I remember reading an article in undergraduate school called “The Parasite Economy” which explained how lawyers and lobbyists are a drain on the economy, because they do not create anything.  Instead, two lawyers will spend $1.98 together fighting over $1.  And my branch of the law is particularly problematic, because it basically consists of helping insurance companies keep their money, instead of giving it to people who may (or may not) be hurt.  In short, I feel a real disconnect between my livelihood and my spiritual ideals.

Could I do some good with my degree?  Take some pro bono cases for example?  The problem is that I don’t enjoy that work.  I enjoy what I do.  I don’t enjoy helping people.  (There, I said it.)  I have taken on pro bono cases in the past, and frankly I hated it.  I worked for a while on the other side of the bar too, as a plaintiff’s attorney.  And I hated that too.  I’m good at what I do, and for the most part I enjoy it.  My job fits me, my aptitudes and my personality.  But I create nothing.  And I do not help to make the world a better place.

Of course, there is some dignity or nobility in “the law” in an abstract sense, which my wife reminds me of when I get too pessimistic about my career choices.  But it is only at high levels of abstraction that I can feel that way about what I do.  So here I am.  I am where I belong.  And in that sense my livelihood is “right” for me.  But I do not like my place in the world.  As a youth I dreamed of changing the world.  Now I perpetuate a system of conflict resolution which could only be called a “justice system” in a very ironic sense.

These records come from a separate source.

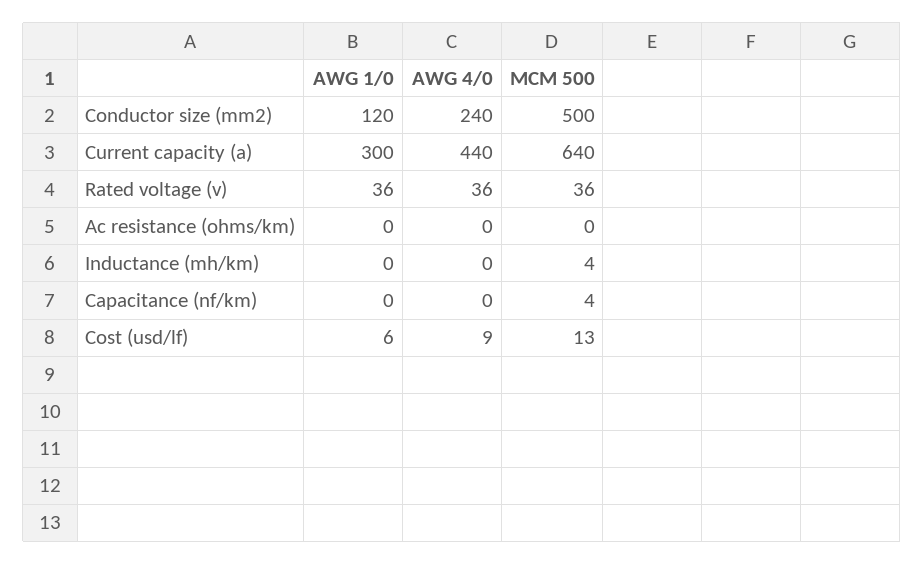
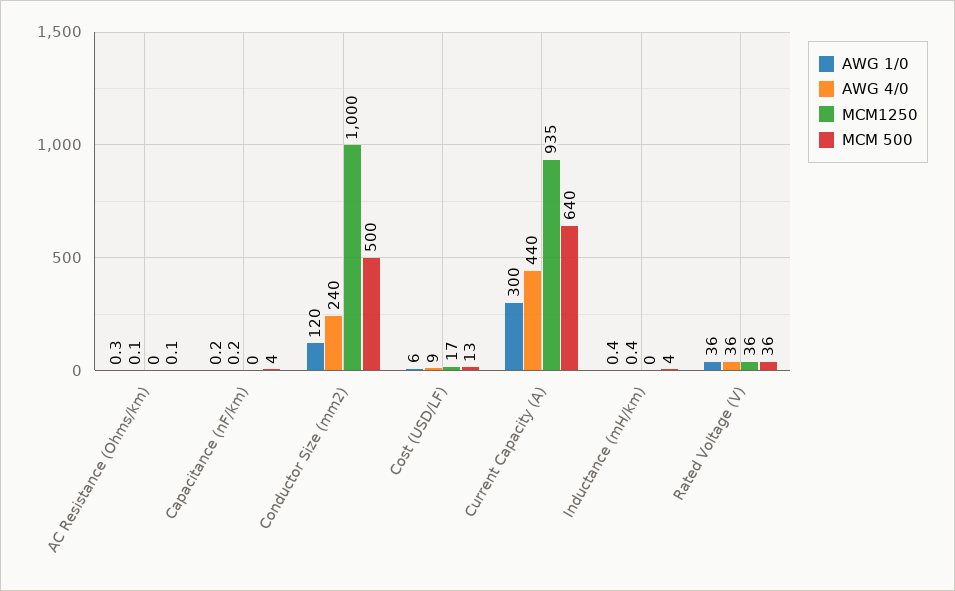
  {
    "AWG 1/0": {
      "Conductor size (mm2)": 120,
      "Current capacity (a)": 300,
      "Rated voltage (v)": 36,
      "Ac resistance (ohms/km)": 0.3,
      "Inductance (mh/km)": 0.4,
      "Capacitance (nf/km)": 0.2,
      "Cost (usd/lf)": 6
    },
    "AWG 4/0": {
      "Conductor size (mm2)": 240,
      "Current capacity (a)": 440,
      "Rated voltage (v)": 36,
      "Ac resistance (ohms/km)": 0.1,
      "Inductance (mh/km)": 0.4,
      "Capacitance (nf/km)": 0.2,
      "Cost (usd/lf)": 9
    },
    "MCM 500": {
      "Conductor size (mm2)": 500,
      "Current capacity (a)": 640,
      "Rated voltage (v)": 36,
      "Ac resistance (ohms/km)": 0.1,
      "Inductance (mh/km)": 4,
      "Capacitance (nf/km)": 4,
      "Cost (usd/lf)": 13
-   }
+   },
+   "MCM1250": {
+     "Ac resistance (ohms/km)": 0,
+     "Capacitance (nf/km)": 0,
+     "Conductor size (mm2)": 1000,
+     "Cost (usd/lf)": 17,
+     "Current capacity (a)": 935,
+     "Inductance (mh/km)": 0,
+     "Rated voltage (v)": 36
+   }
  }

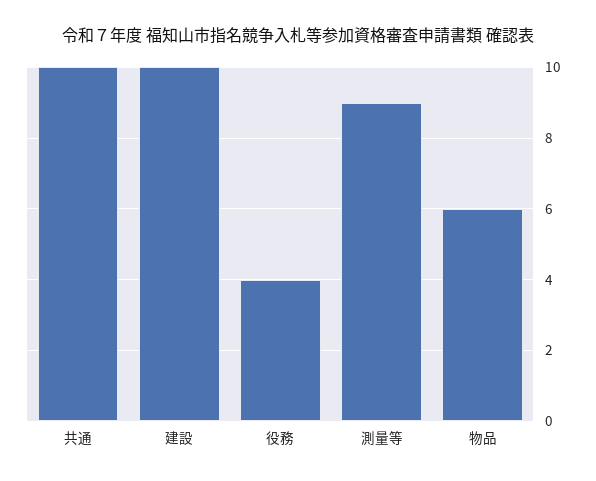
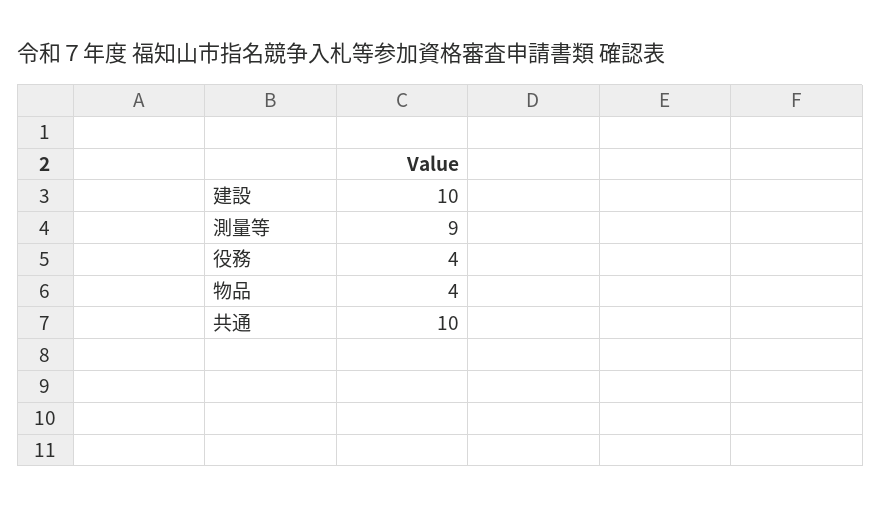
  {
    "共通": 10,
    "建設": 10,
    "役務": 4,
    "測量等": 9,
-   "物品": 6
+   "物品": 4
  }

I actually remember making this choice, years ago in undergraduate.  I had an opportunity to choose an academic career.  But I wanted to make money.  I wanted to raise a family with a certain level of financial security, one that my parents struggled to achieve when I was a child.  Since becoming a lawyer, I have fantasized about what it would have been like to get a degree in Religious Studies and become a college professor.  Then I saw this hilarious video, and decided maybe I had made the right choice after all.

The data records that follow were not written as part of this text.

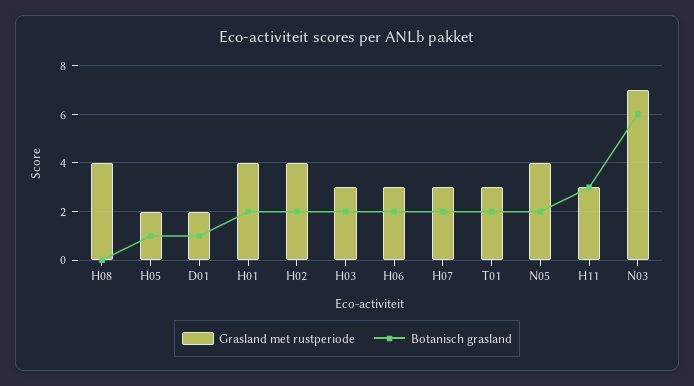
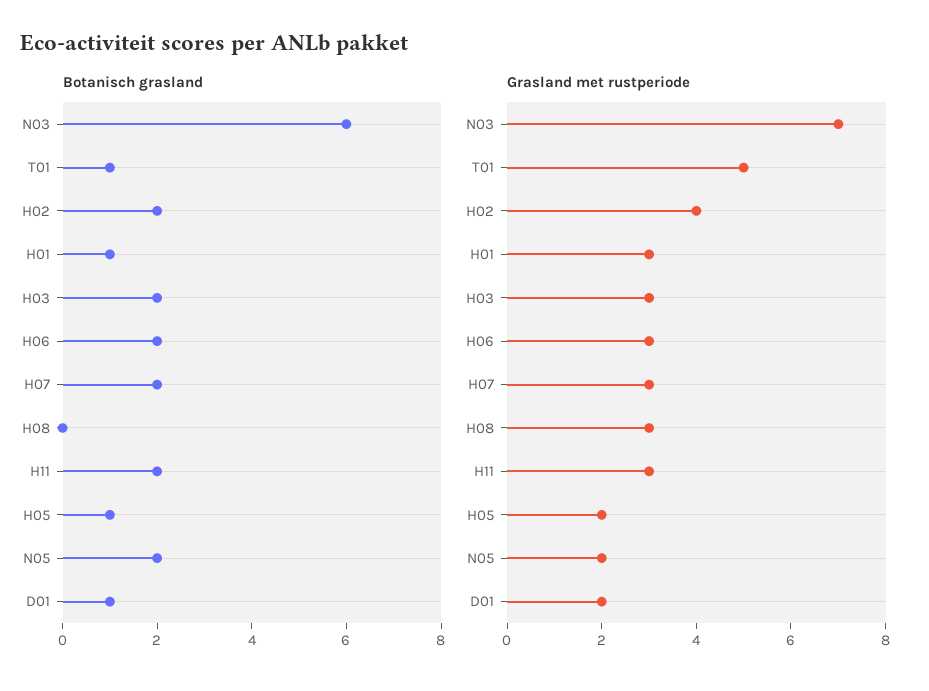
  {
    "Grasland met rustperiode": {
-     "H08": 4,
+     "H08": 3,
      "H05": 2,
      "D01": 2,
-     "H01": 4,
+     "H01": 3,
      "H02": 4,
      "H03": 3,
      "H06": 3,
      "H07": 3,
-     "T01": 3,
+     "T01": 5,
-     "N05": 4,
+     "N05": 2,
      "H11": 3,
      "N03": 7
    },
    "Botanisch grasland": {
      "H08": 0,
      "H05": 1,
      "D01": 1,
-     "H01": 2,
+     "H01": 1,
      "H02": 2,
      "H03": 2,
      "H06": 2,
      "H07": 2,
-     "T01": 2,
+     "T01": 1,
      "N05": 2,
-     "H11": 3,
+     "H11": 2,
      "N03": 6
    }
  }

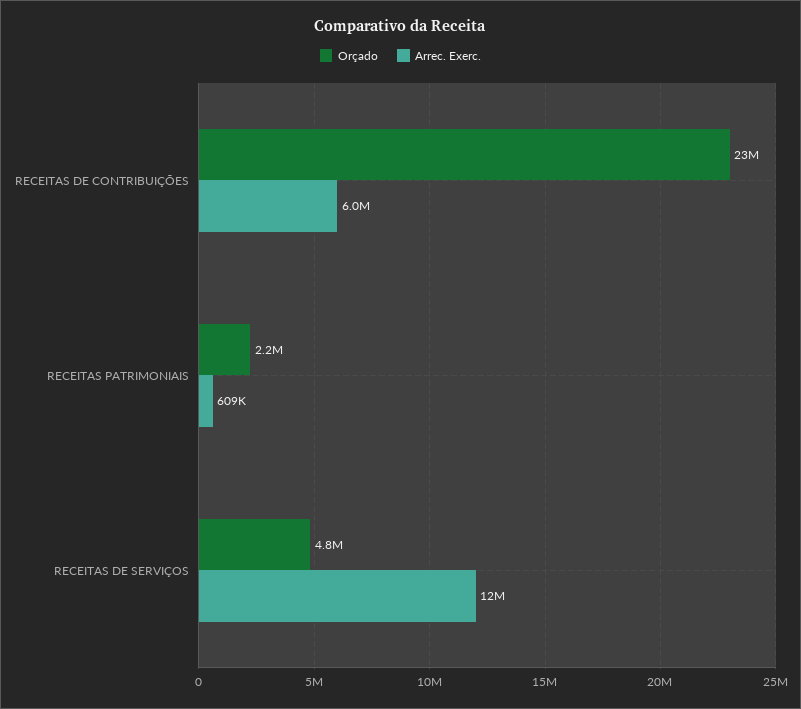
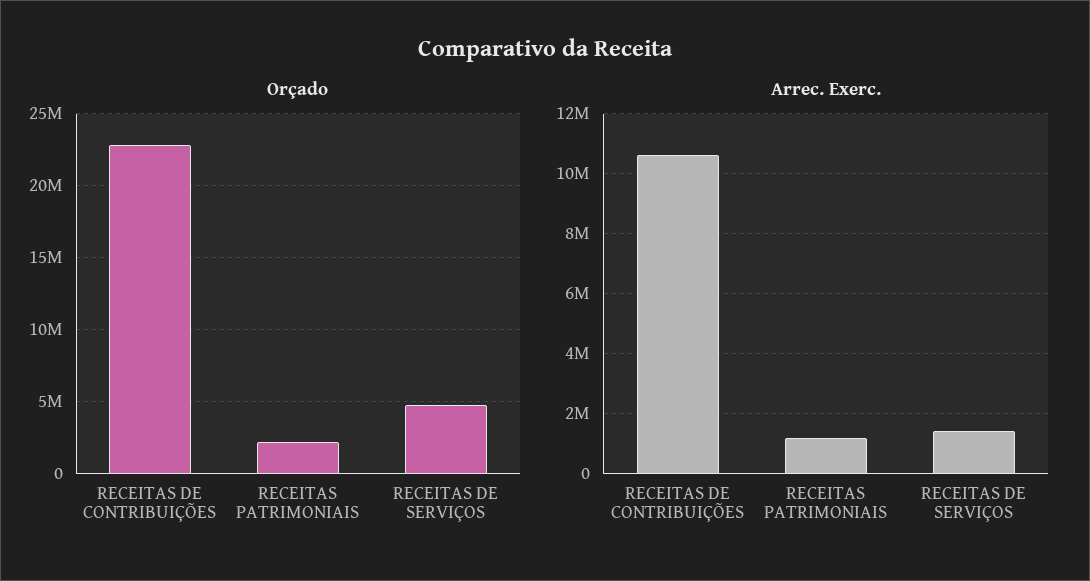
  {
    "Orçado": {
      "RECEITAS DE CONTRIBUIÇÕES": 23000000,
      "RECEITAS PATRIMONIAIS": 2200000,
      "RECEITAS DE SERVIÇOS": 4800000
    },
    "Arrec. Exerc.": {
-     "RECEITAS DE CONTRIBUIÇÕES": 6000000,
+     "RECEITAS DE CONTRIBUIÇÕES": 10600000,
-     "RECEITAS PATRIMONIAIS": 609000,
+     "RECEITAS PATRIMONIAIS": 1200000,
-     "RECEITAS DE SERVIÇOS": 12000000
+     "RECEITAS DE SERVIÇOS": 1400000
    }
  }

I don’t have an answer for this dilemma.  I know this is not an uncommon feeling.  And I know it’s probably not a coincidence that I am 36 this year, approaching the half-way point of my statistical life expectancy.  But most people in my situation are not Pagan, and most Pagans are not in my situation.  I have totally bought into the white suburban middle-class picket fence dream.  Where is the radicalism?  Where is the danger?  Where is the romance?  My situation reminds me of that cover to Scott Cunningham’s The Truth About Witchcraft Today, with the conservatively dressed young woman who looks like anything except a witch.

The Truth About Witchcraft Today (1988)

Or here’s a more recent edition:

The Truth About Witchcraft Today (2002)

These covers say, “Nothing radical here folks!”  If I were female, that could be me.  The irony is that I have elsewhere advocated for mainstreaming Paganism.  So what am I complaining about?  Isn’t this what I wanted?  A nice, suburban, middle-class Pagan family.  But something in me says, “blech!”

Trevor writes:

“The half fanatic I once was and the half worldling I now am must unite, and for the future years of our union make for thee and ours a full-hearted man.”

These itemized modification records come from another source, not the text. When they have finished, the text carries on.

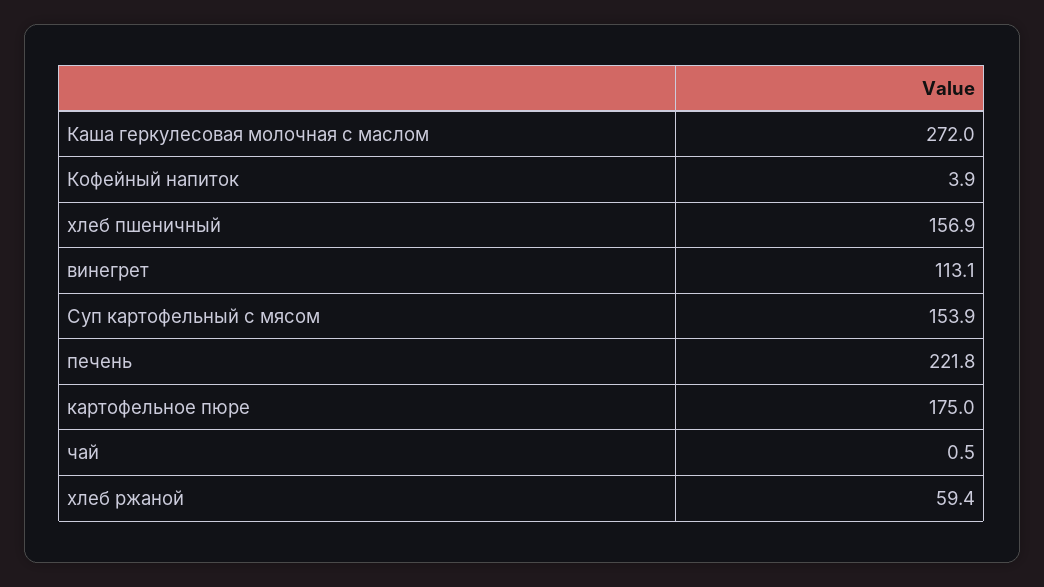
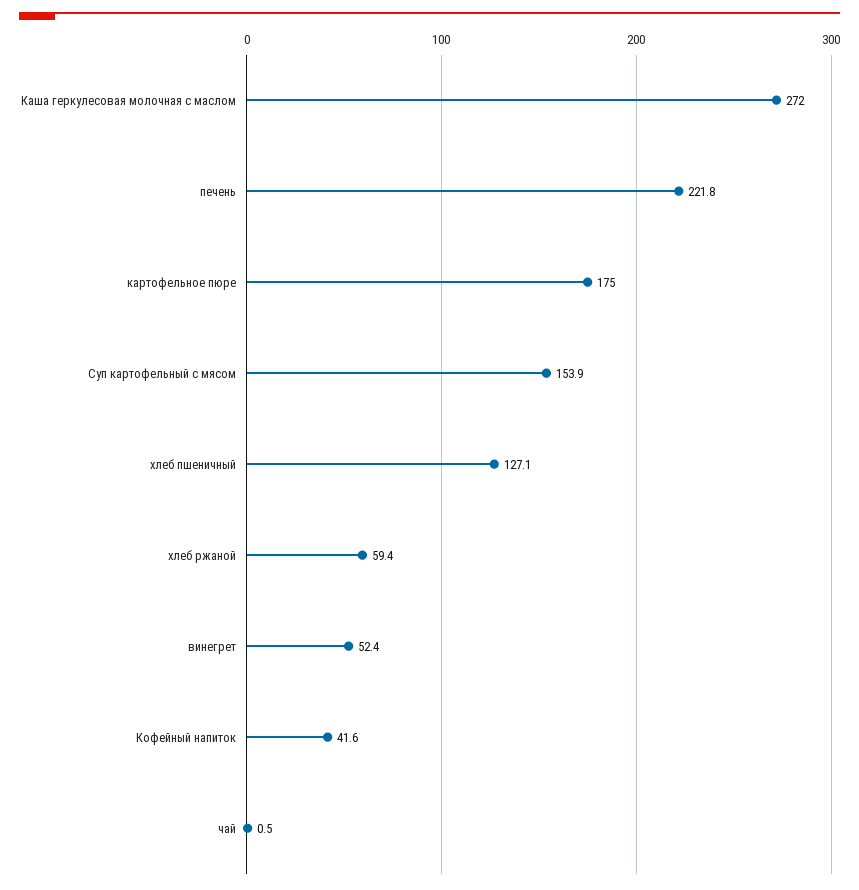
  {
    "Каша геркулесовая молочная с маслом": 272,
-   "Кофейный напиток": 3.9,
+   "Кофейный напиток": 41.6,
-   "хлеб пшеничный": 156.9,
+   "хлеб пшеничный": 127.1,
-   "винегрет": 113.1,
+   "винегрет": 52.4,
    "Суп картофельный с мясом": 153.9,
    "печень": 221.8,
    "картофельное пюре": 175,
    "чай": 0.5,
    "хлеб ржаной": 59.4
  }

I, like Trevor, need to bring together the radical and the “worldling” in one heart.  Trevor does that by leaving his profession.  But Trevor felt that architecture was unnatural to him.  I feel the opposite about being an insurance defense attorney.  But I share Trevor’s desire for a life of dedication to a higher cause.

Trevor’s next chapter is entitled “Into the Wilderness”.  Those words resonate with me and I feel a premonition that perhaps I too need to go into some kind of “wilderness” to find my direction.